Çaycuma Belediye Başkanı Bülent Kantarcı ayrıca, yıkarak yeni şehirler yapılmaya kalkışıldığını da ifade ederek açıklamasını şöyle sürdürdü;
“Biz ise Türkiye olarak bunu Çaycuma ve Zonguldak olarak söylemiyorum. Yıkarak yeni şehirler yapmaya kalkıyoruz. Halbuki şehir bir ağacın büyümesi gibi bir çekirdekten dışarıya doğru halkalar halinde büyümesi lazım ve merkeze dokunmamız lazım. Merkezin yıllar ve yüzyıllar önceki dokusunu muhafaza etmesi gerekiyor.
“ÇAYCUMA’DA AZ SAYIDA KÜLTÜR VARLIĞI VAR”
Zaten Zonguldak geçmişi derinlere inmeyen bir şehir. İki yüz sene mazisi yok. Şunun şurasında 100-150 senelik. Biz işte Hükümet konağını yıktık. Onu da şuanki serginin içine yer ettik. Bunun yanında birçok şeyi yıkıyoruz. Bizim Çaycuma’da kültür varlığı çok az var. Bunun hepsini korumak için çaba sarfediyoruz.
“ZONGULDAK’IN YAPISI ÇAPRAŞIK”
Ben yaklaşık 50 yıla yakın bir mühendis olarak Fevkani Köprüsü’nün üst ve alt geçit gibi hiç olmadığı dönemde yapılarak Zonguldak’ın çapraşık yapısı içinde insan, araç, demiryolu trafiği ve bunun hepsini rahatlatan ve o derelerin geçtiği o yapıda çok fonksiyon gördüğünü ve günümüzde iklim krizini de bir şekilde yaşıyoruz.
“KÖPRÜNÜN MÜHENDİSLİK ESERİ OLARAK ŞEHRİN HAFIZASI KALMALIDIR”
Geçmişte Zonguldak’ı sel basıyordu. Deniz kenarındaki yeri sel basar mı? O yüzden de böyle bir köprünün hem mühendislik eseri olarak hemde şehrin bir hafızası olarak kalmasının gerektiğine inanıyorum. Ben bunu örneklerle de verebilirim. 1800’lü yıllarda Paris’teki Eyfel Kulesi yapılırken, halk isyan etmiş durdurmuşlar. Demişler ki ‘Paris’in ortasında demir yığının ne işi var?’ Eyfel Kulesi şuanda dünyada en çok tanınan çok değerli bir yer.

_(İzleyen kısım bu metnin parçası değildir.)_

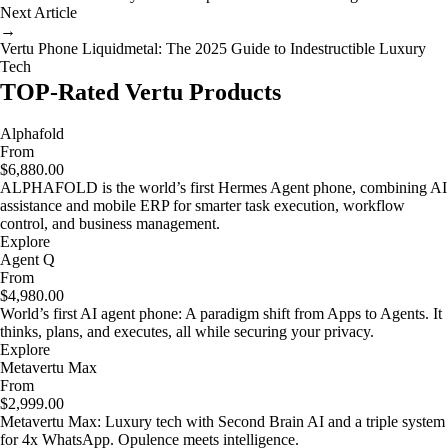
Next Article
→
Vertu Phone Liquidmetal: The 2025 Guide to Indestructible Luxury
Tech
TOP-Rated Vertu Products
Alphafold
From
$6,880.00
ALPHAFOLD is the world’s first Hermes Agent phone, combining AI
assistance and mobile ERP for smarter task execution, workflow
control, and business management.
Explore
Agent Q
From
$4,980.00
World’s first AI agent phone: A paradigm shift from Apps to Agents. It
thinks, plans, and executes, all while securing your privacy.
Explore
Metavertu Max
From
$2,999.00
Metavertu Max: Luxury tech with Second Brain AI and a triple system
for 4x WhatsApp. Opulence meets intelligence.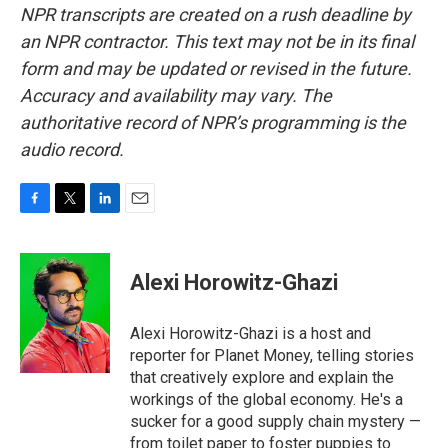
NPR transcripts are created on a rush deadline by
an NPR contractor. This text may not be in its final
form and may be updated or revised in the future.
Accuracy and availability may vary. The
authoritative record of NPR’s programming is the
audio record.
F
T
L
E
a
w
i
m
c
i
n
a
e
t
k
i
Alexi Horowitz-Ghazi
b
t
e
l
o
e
d
o
r
I
Alexi Horowitz-Ghazi is a host and
k
n
reporter for Planet Money, telling stories
that creatively explore and explain the
workings of the global economy. He's a
sucker for a good supply chain mystery —
from toilet paper to foster puppies to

“BEN YIKILIRSA ÇOK ÜZÜLECEĞİM”
Bizim, bence bizim yapmamız gereken, bu köprünün altındaki dükkanların kaldırılarak köprünü ortaya çıkarılması, temizlenmesi, bakımının yapılması ve oranın Türkiye’nin ve dünyanın her tarafından ziyaretçilere açılması benim arzumdu. Ama şimdiki idarenin aldığı ve tedbirler var. Halkın da durumu belli. Ben yıkılırsa çok üzüleceğimi söylüyorum. İnşallah sağ duyu galip gelir. Belki yıkılması önlenir. Bir şey diyemiyorum.”